In later years, Des was asked to do the BBQs for the Port Venture which had a BBQ park on a section of his property. After a lot of persuading, he accepted.
It was a big job cooking for anything up to 200 hundred people. He enjoyed meeting people from all walks of life and nationalities.
Des would always have something interesting to tell Shirley, whether it be a large goanna frightening the tourists up onto the tables, or a group of Japanese exchange students walking through the bush in their little high heels.
He liked his co-workers and made it a happy occasion. Des, being a loyal member of the Pembrooke Rural Fire Brigade, was often called out to fight fires. In 2006, he was awarded with a National Medal for being a volunteer for over 50 years. In 2012, Des was awarded with the Life Membership of the Rural Fire Brigade.
Due to illness Des unfortunately had to resign from being an active firefighter but continued to be an interested member and attended meetings. Des enjoyed reading and looked forward to reading the papers when he had the chance to get them and he always enjoyed a good book.
He loved the cricket and liked to follow it. Documentaries were another favourite, but he hated to miss the news, even though he argued often with what he was hearing.
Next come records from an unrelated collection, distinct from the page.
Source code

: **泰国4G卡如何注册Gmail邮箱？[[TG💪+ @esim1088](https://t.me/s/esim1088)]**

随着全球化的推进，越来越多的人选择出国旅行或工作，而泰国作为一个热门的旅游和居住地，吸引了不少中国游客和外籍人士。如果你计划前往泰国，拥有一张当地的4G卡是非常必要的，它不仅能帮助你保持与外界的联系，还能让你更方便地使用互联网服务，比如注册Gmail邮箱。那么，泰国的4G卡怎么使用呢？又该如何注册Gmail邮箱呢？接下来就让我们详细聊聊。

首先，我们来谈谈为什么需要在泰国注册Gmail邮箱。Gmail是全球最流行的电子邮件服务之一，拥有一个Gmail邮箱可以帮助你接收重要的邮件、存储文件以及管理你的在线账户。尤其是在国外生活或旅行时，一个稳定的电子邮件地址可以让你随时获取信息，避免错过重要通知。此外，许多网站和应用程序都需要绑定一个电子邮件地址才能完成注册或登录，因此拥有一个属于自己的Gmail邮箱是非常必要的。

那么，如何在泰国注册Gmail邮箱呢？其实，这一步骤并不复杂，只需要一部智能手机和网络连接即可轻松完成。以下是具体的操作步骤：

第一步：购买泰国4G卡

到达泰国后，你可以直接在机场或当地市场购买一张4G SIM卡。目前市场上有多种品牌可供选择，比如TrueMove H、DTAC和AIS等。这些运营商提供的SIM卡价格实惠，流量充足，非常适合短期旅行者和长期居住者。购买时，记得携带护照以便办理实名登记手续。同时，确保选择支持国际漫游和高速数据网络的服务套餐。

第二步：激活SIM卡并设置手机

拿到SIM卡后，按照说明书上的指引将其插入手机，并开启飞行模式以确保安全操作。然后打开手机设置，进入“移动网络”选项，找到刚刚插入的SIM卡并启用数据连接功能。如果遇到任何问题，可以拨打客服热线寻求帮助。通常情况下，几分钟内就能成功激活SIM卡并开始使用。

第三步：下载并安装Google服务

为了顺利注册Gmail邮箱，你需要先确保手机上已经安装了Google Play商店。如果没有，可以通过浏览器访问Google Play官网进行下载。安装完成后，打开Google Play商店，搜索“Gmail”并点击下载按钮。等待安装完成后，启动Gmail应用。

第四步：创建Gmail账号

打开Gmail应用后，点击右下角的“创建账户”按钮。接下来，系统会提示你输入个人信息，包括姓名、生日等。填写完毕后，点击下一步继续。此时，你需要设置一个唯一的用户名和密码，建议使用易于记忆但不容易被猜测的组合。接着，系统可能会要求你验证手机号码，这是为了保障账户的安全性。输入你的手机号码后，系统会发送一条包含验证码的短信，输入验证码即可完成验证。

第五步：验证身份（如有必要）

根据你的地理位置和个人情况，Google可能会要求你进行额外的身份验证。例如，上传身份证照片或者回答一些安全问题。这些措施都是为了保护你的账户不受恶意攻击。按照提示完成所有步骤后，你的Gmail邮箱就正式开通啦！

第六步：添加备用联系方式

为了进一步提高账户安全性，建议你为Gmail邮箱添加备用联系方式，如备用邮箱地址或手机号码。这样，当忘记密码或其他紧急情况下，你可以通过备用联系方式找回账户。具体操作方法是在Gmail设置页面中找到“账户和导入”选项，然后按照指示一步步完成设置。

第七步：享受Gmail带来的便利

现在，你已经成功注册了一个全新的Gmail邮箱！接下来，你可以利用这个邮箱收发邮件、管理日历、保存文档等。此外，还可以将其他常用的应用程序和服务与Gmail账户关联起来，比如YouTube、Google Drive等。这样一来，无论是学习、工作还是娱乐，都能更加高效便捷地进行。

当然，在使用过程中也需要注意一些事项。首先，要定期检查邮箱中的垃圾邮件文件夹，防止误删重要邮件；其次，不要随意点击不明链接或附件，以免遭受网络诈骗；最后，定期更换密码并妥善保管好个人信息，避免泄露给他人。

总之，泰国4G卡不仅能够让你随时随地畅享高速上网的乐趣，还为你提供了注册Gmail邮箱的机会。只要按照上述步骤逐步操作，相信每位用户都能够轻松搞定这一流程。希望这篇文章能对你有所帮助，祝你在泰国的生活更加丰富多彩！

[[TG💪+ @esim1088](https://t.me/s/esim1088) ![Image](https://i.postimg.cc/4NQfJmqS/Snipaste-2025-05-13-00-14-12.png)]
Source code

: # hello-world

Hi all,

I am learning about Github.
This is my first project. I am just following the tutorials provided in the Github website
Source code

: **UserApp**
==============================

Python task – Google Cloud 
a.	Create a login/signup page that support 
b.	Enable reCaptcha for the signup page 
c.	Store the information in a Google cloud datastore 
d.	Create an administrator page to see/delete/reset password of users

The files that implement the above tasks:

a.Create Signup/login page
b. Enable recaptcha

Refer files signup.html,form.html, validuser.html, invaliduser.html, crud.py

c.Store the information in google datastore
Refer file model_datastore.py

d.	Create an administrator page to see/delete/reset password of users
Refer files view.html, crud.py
Des with Shirley loved to go caravanning and managed to have some delightful trips, but unfortunately, being on the land prevented them from going away as often as they would have liked to. Des loved his home and surroundings, and all his cattle were almost like pets.
Des was always a lover of the bush, and his motto was to have his forest selectively felled, resulting in first class timber. He was very close to nature and admired the native blossoms and loved to encourage the birds to the garden. In the spring he would often look out over the fields and remarked: “We have one big beautiful garden.”
But his greatest love of all was his wife and family.